ACTIVITY: In the forum thread on Caribbean airfares, what does gmarine name as a big factor in how much a fare costs?

# Cheapest & Most Expensive Caribbean Destinations for Airfare?



## Space Coast Laurie (Feb 7, 2006)

I know this will vary by departure city, but in general which timeshare destinations in the Caribbean are the most and least expensive regarding airfare?  I generally fly out of the Orlando area, but one of my daughters is out in California and would fly out of Orange County, San Diego, Carlsbad, or (least favorite) LAX.  We also sometimes have friends from other areas join us on timeshare trips, thus the "in general" aspect of this query.


----------



## Cathyb (Feb 7, 2006)

Mexican Carribean usually have the best airfares (Cancun, etc.). My guess is the further south you go (Aruba from California) the more expensive.  Also, the islands with least amount of tourist traffic probably charge more airfare.


----------



## gmarine (Feb 7, 2006)

Space Coast Laurie said:
			
		

> I know this will vary by departure city, but in general which timeshare destinations in the Caribbean are the most and least expensive regarding airfare?  I generally fly out of the Orlando area, but one of my daughters is out in California and would fly out of Orange County, San Diego, Carlsbad, or (least favorite) LAX.  We also sometimes have friends from other areas join us on timeshare trips, thus the "in general" aspect of this query.




This will vary greatly depending on the departure city. There really isnt a particular destination that will be the highest from every departure city.

A big determining factor is how many airlines from a particular city fly to a destination. The more there are the less the fare and vice versa.


----------



## hvsteve1 (Feb 7, 2006)

We're flying into San Juan next month and found budget airfare on Jetblue. There were other cheap fares,but Jetblue flys direct. As Jetblue flys out of California,you could probably get good fares all the way,probably changing planes at JFK.


----------

PROVIDED MATERIAL:
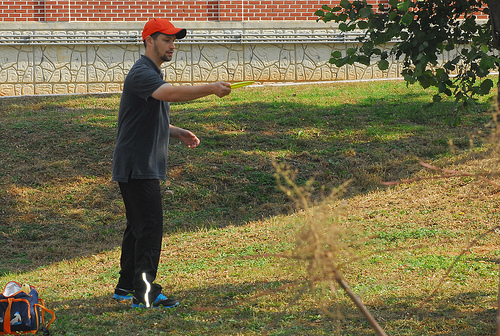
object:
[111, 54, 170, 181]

ANSWER TO THIS EXERCISE: How many airlines fly from a particular city to a destination. More airlines mean lower fares, and fewer mean higher ones.